One night, Poppy got a call and immediately phoned Great-Grandpa Bernstein: One of National Brokerage’s trucks was being followed by mob guys and Poppy needed help; Abe Bernstein né Degrafsky was no shrinking violet. Yet another Livak from Vilna, and, like Aaron Gershowetz, a horse trader but with bear in his heart and a hard-flint disposition borne of a childhood evading capture by Cossaks for 20-year enslavement into the Russian army, he and his were not be trifled with. Armed and dangerous, the two of them chased off the would-be hijackers.

Next morning, Poppy went for his regular haircut at the College Inn Barbershop in the Sherman House, the big hotel across from City Hall where all of Chicago’s politicians, gangsters and sports crowd congregated, and ran into Terry in the lobby. Druggan comically related the previous night’s incident, excitingly commenting upon the crazy Indian pumping shot at him from the truck ahead and the wild men spraying him from behind. (Both Poppy and Uncle Sol, because of their broad, thick, high cheekbones, somewhat resembled Native-American chieftains). Poppy didn’t know Druggan was the guy following his truck, and Druggan didn’t know it was Poppy’s truck or that Crazy Sollie was literally riding shotgun in it. Poppy set him straight. “Gee, Eddie, I had no idea.” No harm, no foul.

There were a couple of occasions when Poppy and Uncle Sol were pulled over by other Capone associates while delivering a shipment.

Bad idea followed by hard swallows and awkward salutations: “Uh. Hi, Eddie.” The other opens the back of the truck and is greeted by Sol with a shotgun. “Uh. Hi, Sollie.” End of incident.

Druggan was a good guy to know if you had a special problem. A few years before, Grandma was robbed on the street. When she told Poppy about it, he immediately knew what to do. He called Druggan, Terry got hold of guys who did it and retrieved Grandma’s jewelry. No word on the fate of the thieves.

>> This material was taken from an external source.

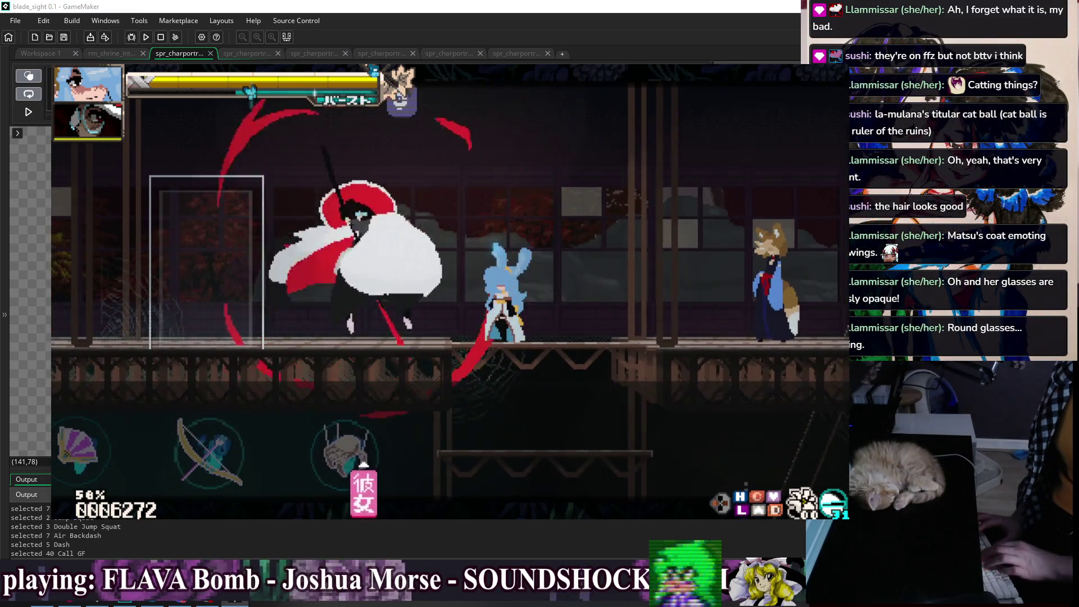
Walk right toward the fox and bring up the debug bestiary grid
{"action": "key", "text": "Right"}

Boxing was Poppy’s favorite sport. He spent a lot of time at Davey Miller’s gym getting to know the young guys who would later become well known fighters. He took my father to all the Friday night amateur fights that Miller ran at his gym. By the mid-Twenties, Miller had become the outstanding boxing referee in Illinois.

Come 1927 and Dempsey and Tunney are set to fight their rematch in Chicago. Davey was the appointed ref for the fight but Miller had a brother, Herschie, who was a member of Capone’s gang. Capone idolized Dempsey and Davey Miller was considered to be in Capone's pocket because of Herschie and Davey’s gambling operation. (Miller, a paragon of character and completely unintimidated by Alphonso, many years later admitted that Capone had approached him but that he had politely and firmly turned down Capone’s pre-fight bribe to make sure things went right. He didn’t report the Capone offer; having refused, it was of moot importance). Before the fight, Poppy took my father, seven years old, to Dempsey's training camp. It seemed that everyone in the fight crowd knew Big Ed; he was a star amongst them. Poppy and Grandma had ringside seats at Soldier Field at the then extravagant price of $40 each.

In an unusual example of backbone, at the last minute the Illinois boxing commission nixed Miller, Dave Barry was substituted as referee, and the result was infamous "long count." My father, listening to the fight on the radio at home, cried when Dempsey lost. Jack was Poppy’s friend and his as well.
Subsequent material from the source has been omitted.